Render every line of the records below as a JSON array of strings, one string per line, with blank lines omitted.
··· Record set ···
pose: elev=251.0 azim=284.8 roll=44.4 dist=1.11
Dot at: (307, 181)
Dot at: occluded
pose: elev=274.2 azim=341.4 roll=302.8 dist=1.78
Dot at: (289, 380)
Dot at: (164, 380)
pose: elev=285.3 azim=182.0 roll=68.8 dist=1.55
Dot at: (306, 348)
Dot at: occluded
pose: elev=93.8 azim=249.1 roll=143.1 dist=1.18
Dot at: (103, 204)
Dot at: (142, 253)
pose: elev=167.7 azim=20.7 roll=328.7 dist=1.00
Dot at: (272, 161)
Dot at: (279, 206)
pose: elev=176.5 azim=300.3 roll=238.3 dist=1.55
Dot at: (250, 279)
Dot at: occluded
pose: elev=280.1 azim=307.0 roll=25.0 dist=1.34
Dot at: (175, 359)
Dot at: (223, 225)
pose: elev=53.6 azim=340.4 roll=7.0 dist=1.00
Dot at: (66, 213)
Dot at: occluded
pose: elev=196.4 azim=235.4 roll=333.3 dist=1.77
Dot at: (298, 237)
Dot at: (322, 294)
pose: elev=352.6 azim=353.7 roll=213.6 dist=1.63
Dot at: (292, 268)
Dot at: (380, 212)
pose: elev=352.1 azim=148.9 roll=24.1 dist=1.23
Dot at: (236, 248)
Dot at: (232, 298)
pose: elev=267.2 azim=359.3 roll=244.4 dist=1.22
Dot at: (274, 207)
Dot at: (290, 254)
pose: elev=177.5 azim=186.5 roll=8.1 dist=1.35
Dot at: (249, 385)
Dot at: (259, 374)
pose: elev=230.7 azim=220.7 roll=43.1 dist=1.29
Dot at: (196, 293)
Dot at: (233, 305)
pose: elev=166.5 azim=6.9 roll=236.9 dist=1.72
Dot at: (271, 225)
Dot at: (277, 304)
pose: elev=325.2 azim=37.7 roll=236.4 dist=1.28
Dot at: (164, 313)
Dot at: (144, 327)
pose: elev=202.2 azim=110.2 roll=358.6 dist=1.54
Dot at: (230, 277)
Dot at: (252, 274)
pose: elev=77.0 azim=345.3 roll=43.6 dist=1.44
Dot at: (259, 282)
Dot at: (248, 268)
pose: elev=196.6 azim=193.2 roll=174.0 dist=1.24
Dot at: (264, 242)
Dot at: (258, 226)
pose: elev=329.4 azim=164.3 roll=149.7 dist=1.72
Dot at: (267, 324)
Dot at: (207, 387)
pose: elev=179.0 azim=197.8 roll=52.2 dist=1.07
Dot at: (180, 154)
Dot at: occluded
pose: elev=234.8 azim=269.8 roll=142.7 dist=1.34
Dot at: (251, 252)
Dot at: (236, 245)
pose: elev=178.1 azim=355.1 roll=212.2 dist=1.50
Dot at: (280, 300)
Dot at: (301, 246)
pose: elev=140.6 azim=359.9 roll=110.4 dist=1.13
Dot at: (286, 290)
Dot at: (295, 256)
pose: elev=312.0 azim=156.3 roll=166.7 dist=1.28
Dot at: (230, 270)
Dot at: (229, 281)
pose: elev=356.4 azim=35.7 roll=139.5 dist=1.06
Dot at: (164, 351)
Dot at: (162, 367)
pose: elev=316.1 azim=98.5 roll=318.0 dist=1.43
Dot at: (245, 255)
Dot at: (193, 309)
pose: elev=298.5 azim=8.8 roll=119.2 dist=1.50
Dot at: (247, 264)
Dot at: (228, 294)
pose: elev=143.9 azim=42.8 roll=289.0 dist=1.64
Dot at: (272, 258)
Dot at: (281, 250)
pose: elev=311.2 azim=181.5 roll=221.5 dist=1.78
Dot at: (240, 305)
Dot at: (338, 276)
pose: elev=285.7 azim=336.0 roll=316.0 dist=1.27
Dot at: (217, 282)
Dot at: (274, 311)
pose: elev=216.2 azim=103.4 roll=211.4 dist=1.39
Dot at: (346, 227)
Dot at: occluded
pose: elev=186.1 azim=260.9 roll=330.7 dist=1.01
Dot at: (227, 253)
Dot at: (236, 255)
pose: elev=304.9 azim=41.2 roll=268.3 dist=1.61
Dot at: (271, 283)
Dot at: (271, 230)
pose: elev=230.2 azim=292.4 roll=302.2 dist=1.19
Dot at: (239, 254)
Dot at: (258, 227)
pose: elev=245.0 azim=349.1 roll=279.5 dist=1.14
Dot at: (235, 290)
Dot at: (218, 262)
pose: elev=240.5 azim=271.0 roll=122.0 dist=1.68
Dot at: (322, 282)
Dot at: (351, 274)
···
Written reply:
[
  "pose: elev=251.0 azim=284.8 roll=44.4 dist=1.11",
  "Dot at: (307, 181)",
  "Dot at: occluded",
  "pose: elev=274.2 azim=341.4 roll=302.8 dist=1.78",
  "Dot at: (289, 380)",
  "Dot at: (164, 380)",
  "pose: elev=285.3 azim=182.0 roll=68.8 dist=1.55",
  "Dot at: (306, 348)",
  "Dot at: occluded",
  "pose: elev=93.8 azim=249.1 roll=143.1 dist=1.18",
  "Dot at: (103, 204)",
  "Dot at: (142, 253)",
  "pose: elev=167.7 azim=20.7 roll=328.7 dist=1.00",
  "Dot at: (272, 161)",
  "Dot at: (279, 206)",
  "pose: elev=176.5 azim=300.3 roll=238.3 dist=1.55",
  "Dot at: (250, 279)",
  "Dot at: occluded",
  "pose: elev=280.1 azim=307.0 roll=25.0 dist=1.34",
  "Dot at: (175, 359)",
  "Dot at: (223, 225)",
  "pose: elev=53.6 azim=340.4 roll=7.0 dist=1.00",
  "Dot at: (66, 213)",
  "Dot at: occluded",
  "pose: elev=196.4 azim=235.4 roll=333.3 dist=1.77",
  "Dot at: (298, 237)",
  "Dot at: (322, 294)",
  "pose: elev=352.6 azim=353.7 roll=213.6 dist=1.63",
  "Dot at: (292, 268)",
  "Dot at: (380, 212)",
  "pose: elev=352.1 azim=148.9 roll=24.1 dist=1.23",
  "Dot at: (236, 248)",
  "Dot at: (232, 298)",
  "pose: elev=267.2 azim=359.3 roll=244.4 dist=1.22",
  "Dot at: (274, 207)",
  "Dot at: (290, 254)",
  "pose: elev=177.5 azim=186.5 roll=8.1 dist=1.35",
  "Dot at: (249, 385)",
  "Dot at: (259, 374)",
  "pose: elev=230.7 azim=220.7 roll=43.1 dist=1.29",
  "Dot at: (196, 293)",
  "Dot at: (233, 305)",
  "pose: elev=166.5 azim=6.9 roll=236.9 dist=1.72",
  "Dot at: (271, 225)",
  "Dot at: (277, 304)",
  "pose: elev=325.2 azim=37.7 roll=236.4 dist=1.28",
  "Dot at: (164, 313)",
  "Dot at: (144, 327)",
  "pose: elev=202.2 azim=110.2 roll=358.6 dist=1.54",
  "Dot at: (230, 277)",
  "Dot at: (252, 274)",
  "pose: elev=77.0 azim=345.3 roll=43.6 dist=1.44",
  "Dot at: (259, 282)",
  "Dot at: (248, 268)",
  "pose: elev=196.6 azim=193.2 roll=174.0 dist=1.24",
  "Dot at: (264, 242)",
  "Dot at: (258, 226)",
  "pose: elev=329.4 azim=164.3 roll=149.7 dist=1.72",
  "Dot at: (267, 324)",
  "Dot at: (207, 387)",
  "pose: elev=179.0 azim=197.8 roll=52.2 dist=1.07",
  "Dot at: (180, 154)",
  "Dot at: occluded",
  "pose: elev=234.8 azim=269.8 roll=142.7 dist=1.34",
  "Dot at: (251, 252)",
  "Dot at: (236, 245)",
  "pose: elev=178.1 azim=355.1 roll=212.2 dist=1.50",
  "Dot at: (280, 300)",
  "Dot at: (301, 246)",
  "pose: elev=140.6 azim=359.9 roll=110.4 dist=1.13",
  "Dot at: (286, 290)",
  "Dot at: (295, 256)",
  "pose: elev=312.0 azim=156.3 roll=166.7 dist=1.28",
  "Dot at: (230, 270)",
  "Dot at: (229, 281)",
  "pose: elev=356.4 azim=35.7 roll=139.5 dist=1.06",
  "Dot at: (164, 351)",
  "Dot at: (162, 367)",
  "pose: elev=316.1 azim=98.5 roll=318.0 dist=1.43",
  "Dot at: (245, 255)",
  "Dot at: (193, 309)",
  "pose: elev=298.5 azim=8.8 roll=119.2 dist=1.50",
  "Dot at: (247, 264)",
  "Dot at: (228, 294)",
  "pose: elev=143.9 azim=42.8 roll=289.0 dist=1.64",
  "Dot at: (272, 258)",
  "Dot at: (281, 250)",
  "pose: elev=311.2 azim=181.5 roll=221.5 dist=1.78",
  "Dot at: (240, 305)",
  "Dot at: (338, 276)",
  "pose: elev=285.7 azim=336.0 roll=316.0 dist=1.27",
  "Dot at: (217, 282)",
  "Dot at: (274, 311)",
  "pose: elev=216.2 azim=103.4 roll=211.4 dist=1.39",
  "Dot at: (346, 227)",
  "Dot at: occluded",
  "pose: elev=186.1 azim=260.9 roll=330.7 dist=1.01",
  "Dot at: (227, 253)",
  "Dot at: (236, 255)",
  "pose: elev=304.9 azim=41.2 roll=268.3 dist=1.61",
  "Dot at: (271, 283)",
  "Dot at: (271, 230)",
  "pose: elev=230.2 azim=292.4 roll=302.2 dist=1.19",
  "Dot at: (239, 254)",
  "Dot at: (258, 227)",
  "pose: elev=245.0 azim=349.1 roll=279.5 dist=1.14",
  "Dot at: (235, 290)",
  "Dot at: (218, 262)",
  "pose: elev=240.5 azim=271.0 roll=122.0 dist=1.68",
  "Dot at: (322, 282)",
  "Dot at: (351, 274)"
]